──────── DATA EXTRACTS ────────

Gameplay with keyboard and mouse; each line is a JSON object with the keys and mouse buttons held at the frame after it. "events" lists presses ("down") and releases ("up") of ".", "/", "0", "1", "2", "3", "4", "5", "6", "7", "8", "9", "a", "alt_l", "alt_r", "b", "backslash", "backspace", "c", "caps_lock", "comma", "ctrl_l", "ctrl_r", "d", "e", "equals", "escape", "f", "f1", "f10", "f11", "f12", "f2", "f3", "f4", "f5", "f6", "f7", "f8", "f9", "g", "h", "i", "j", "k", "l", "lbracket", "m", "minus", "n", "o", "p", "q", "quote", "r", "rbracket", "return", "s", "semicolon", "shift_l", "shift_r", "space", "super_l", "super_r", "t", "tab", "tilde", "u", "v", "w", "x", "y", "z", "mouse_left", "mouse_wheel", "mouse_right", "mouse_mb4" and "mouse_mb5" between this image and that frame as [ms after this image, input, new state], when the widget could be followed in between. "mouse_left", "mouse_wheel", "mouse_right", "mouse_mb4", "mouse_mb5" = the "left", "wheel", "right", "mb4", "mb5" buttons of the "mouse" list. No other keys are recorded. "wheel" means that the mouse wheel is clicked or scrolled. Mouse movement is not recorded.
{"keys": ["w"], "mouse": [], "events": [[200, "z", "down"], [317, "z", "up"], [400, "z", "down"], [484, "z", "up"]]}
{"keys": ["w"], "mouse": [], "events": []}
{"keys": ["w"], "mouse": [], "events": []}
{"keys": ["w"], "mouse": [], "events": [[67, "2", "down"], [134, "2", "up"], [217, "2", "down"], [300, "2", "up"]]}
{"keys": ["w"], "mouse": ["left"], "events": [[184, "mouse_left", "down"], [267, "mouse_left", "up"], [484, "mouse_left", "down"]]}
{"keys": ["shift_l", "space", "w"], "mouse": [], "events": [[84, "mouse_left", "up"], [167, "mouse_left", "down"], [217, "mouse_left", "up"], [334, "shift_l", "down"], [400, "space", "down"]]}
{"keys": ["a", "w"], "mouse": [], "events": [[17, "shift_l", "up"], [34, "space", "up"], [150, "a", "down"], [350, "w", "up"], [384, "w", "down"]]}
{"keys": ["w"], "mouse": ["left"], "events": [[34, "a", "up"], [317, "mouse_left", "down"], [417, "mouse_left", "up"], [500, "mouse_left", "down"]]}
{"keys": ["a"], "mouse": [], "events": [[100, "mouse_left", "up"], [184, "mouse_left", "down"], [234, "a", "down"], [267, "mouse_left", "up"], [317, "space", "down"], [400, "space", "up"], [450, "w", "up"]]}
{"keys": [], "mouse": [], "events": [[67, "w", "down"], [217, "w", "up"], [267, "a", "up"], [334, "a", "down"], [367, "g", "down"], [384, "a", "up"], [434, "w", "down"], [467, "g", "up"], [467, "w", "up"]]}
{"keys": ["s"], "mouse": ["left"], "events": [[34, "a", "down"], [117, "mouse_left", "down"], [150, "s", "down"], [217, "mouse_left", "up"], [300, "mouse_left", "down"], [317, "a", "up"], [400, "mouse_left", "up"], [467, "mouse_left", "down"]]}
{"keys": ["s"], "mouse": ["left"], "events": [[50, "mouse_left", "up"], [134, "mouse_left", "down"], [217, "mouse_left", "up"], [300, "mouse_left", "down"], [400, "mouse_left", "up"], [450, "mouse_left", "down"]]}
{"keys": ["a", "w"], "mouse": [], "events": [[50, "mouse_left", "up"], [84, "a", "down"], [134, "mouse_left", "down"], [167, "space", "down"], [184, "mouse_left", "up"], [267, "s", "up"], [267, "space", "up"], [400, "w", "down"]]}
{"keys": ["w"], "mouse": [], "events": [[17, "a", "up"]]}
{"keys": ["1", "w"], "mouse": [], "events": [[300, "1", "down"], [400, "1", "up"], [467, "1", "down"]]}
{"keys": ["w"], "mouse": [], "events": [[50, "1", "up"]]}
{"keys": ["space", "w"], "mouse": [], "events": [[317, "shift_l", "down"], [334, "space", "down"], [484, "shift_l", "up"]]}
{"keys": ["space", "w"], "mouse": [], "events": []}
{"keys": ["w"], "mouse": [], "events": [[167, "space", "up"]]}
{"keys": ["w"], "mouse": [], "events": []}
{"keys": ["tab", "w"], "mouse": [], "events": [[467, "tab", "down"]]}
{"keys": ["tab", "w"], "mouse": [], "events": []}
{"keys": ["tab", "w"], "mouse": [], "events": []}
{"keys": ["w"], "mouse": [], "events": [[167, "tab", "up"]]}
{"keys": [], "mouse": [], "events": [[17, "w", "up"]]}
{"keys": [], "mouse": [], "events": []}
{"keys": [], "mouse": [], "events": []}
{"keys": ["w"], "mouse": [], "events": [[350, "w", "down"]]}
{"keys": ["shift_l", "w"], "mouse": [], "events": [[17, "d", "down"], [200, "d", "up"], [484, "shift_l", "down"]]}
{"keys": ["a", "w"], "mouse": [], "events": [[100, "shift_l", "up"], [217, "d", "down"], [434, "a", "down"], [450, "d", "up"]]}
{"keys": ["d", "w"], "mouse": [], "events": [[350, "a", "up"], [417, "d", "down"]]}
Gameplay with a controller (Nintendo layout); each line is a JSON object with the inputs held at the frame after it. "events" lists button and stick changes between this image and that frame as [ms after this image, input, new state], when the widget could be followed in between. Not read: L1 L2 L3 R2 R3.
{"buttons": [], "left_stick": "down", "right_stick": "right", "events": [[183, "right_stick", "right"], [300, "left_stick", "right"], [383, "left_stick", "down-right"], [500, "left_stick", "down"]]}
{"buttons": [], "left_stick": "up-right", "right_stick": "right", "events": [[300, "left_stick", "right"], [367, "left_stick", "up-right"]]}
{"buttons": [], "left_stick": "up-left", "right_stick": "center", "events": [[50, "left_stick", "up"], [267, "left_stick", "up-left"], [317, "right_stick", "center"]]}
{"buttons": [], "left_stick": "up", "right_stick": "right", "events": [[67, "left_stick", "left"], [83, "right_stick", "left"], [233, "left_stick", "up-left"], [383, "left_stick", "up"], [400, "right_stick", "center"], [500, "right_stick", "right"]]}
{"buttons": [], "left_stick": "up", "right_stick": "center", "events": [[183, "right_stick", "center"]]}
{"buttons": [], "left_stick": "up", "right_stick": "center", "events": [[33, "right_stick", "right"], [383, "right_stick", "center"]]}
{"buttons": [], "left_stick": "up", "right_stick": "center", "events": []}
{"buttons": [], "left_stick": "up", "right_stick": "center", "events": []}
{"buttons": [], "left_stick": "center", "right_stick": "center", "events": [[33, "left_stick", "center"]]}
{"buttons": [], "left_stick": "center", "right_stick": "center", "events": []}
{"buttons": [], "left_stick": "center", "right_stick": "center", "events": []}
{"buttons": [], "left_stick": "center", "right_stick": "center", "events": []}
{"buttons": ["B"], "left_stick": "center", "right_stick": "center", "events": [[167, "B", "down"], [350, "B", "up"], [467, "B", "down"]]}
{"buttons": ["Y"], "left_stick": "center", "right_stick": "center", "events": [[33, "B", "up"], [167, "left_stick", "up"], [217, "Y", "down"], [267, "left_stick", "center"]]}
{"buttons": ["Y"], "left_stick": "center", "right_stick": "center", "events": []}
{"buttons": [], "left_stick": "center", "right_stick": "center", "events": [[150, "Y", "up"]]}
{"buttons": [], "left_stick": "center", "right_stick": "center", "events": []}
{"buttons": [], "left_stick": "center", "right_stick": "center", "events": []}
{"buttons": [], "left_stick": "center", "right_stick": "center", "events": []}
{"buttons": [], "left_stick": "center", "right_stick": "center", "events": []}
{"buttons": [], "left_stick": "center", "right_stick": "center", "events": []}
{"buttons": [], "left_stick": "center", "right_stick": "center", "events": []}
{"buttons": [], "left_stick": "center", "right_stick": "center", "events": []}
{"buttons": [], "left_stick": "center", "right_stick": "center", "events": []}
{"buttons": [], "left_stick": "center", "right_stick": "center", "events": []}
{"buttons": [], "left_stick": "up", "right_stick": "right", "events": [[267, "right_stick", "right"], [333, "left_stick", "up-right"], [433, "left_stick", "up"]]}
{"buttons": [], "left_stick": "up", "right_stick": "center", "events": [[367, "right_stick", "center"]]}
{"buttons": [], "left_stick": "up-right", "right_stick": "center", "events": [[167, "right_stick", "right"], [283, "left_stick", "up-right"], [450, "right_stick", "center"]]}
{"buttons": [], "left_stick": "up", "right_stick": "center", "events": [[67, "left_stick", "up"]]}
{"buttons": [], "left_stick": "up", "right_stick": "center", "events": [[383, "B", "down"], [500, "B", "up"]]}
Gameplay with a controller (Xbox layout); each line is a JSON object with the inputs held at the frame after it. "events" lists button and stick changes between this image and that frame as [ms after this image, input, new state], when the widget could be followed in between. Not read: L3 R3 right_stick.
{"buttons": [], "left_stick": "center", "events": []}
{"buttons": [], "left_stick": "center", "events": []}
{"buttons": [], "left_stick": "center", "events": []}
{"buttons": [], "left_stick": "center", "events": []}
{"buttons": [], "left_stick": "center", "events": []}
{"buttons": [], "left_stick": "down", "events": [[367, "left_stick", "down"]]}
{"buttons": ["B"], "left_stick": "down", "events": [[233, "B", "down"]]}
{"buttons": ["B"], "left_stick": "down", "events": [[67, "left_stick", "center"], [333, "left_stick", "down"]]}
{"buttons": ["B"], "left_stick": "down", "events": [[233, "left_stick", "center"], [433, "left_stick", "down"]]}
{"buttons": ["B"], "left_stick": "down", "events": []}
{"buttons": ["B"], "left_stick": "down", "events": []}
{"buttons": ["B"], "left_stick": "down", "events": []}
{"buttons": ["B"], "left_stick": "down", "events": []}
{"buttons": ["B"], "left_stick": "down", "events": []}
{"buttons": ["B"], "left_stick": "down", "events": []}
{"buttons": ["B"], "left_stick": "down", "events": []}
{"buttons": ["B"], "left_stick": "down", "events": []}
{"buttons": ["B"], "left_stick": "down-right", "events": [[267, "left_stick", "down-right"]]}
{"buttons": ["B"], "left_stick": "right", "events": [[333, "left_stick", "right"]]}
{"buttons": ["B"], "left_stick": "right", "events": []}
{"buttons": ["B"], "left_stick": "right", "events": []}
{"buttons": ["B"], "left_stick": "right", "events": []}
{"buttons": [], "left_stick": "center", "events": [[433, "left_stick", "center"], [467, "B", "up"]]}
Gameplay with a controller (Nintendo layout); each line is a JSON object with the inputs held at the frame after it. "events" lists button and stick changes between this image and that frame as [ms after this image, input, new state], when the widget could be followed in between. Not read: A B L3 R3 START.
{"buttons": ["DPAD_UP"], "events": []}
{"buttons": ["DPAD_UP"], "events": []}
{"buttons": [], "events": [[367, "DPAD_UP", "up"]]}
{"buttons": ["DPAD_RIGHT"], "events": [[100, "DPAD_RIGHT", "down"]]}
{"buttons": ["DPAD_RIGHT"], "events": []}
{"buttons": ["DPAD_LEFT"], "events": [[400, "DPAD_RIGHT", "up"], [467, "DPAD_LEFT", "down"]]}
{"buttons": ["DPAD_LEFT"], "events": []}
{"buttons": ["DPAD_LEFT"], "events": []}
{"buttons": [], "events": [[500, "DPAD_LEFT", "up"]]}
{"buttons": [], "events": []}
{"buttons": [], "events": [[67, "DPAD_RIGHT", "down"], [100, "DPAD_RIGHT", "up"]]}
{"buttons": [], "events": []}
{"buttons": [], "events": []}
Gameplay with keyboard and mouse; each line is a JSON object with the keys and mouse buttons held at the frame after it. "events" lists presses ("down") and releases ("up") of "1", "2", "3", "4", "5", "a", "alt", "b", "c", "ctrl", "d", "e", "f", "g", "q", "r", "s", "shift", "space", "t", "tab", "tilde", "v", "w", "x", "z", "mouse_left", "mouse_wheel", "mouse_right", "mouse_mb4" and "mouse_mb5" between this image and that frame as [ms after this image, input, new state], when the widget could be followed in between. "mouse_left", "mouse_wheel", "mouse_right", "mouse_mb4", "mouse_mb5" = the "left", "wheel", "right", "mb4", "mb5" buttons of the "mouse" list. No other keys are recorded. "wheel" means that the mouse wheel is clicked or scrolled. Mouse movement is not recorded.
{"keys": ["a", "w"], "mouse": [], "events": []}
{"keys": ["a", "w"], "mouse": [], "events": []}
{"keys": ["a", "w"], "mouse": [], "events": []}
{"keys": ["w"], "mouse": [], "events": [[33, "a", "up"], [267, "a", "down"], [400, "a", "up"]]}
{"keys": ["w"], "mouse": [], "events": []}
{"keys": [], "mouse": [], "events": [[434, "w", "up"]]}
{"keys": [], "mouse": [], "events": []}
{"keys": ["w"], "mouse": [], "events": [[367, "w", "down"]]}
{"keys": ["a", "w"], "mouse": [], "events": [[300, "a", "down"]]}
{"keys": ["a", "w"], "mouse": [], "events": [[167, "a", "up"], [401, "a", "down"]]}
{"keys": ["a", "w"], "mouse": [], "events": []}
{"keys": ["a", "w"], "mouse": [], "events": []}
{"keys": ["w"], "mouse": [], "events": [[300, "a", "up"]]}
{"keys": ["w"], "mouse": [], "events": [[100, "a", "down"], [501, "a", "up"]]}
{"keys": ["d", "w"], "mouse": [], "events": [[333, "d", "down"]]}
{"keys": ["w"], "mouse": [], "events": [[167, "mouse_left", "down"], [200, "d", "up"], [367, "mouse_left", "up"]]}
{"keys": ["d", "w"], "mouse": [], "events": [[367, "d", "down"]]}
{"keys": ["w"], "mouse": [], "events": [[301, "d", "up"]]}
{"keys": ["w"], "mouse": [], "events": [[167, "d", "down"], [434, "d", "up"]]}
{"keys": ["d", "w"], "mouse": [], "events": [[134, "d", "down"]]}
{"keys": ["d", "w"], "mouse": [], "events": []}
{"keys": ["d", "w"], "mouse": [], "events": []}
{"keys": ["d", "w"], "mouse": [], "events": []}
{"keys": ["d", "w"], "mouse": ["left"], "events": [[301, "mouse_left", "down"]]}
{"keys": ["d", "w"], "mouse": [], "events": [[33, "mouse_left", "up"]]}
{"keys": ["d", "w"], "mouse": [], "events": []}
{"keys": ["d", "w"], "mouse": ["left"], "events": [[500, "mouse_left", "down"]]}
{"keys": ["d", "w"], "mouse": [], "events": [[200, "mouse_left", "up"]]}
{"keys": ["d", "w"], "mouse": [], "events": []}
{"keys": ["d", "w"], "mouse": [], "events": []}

────────

Find every line in the records that has the word "Nintendo". Copy those lines.

Gameplay with a controller (Nintendo layout); each line is a JSON object with the inputs held at the frame after it. "events" lists button and stick changes between this image and that frame as [ms after this image, input, new state], when the widget could be followed in between. Not read: L1 L2 L3 R2 R3.
Gameplay with a controller (Nintendo layout); each line is a JSON object with the inputs held at the frame after it. "events" lists button and stick changes between this image and that frame as [ms after this image, input, new state], when the widget could be followed in between. Not read: A B L3 R3 START.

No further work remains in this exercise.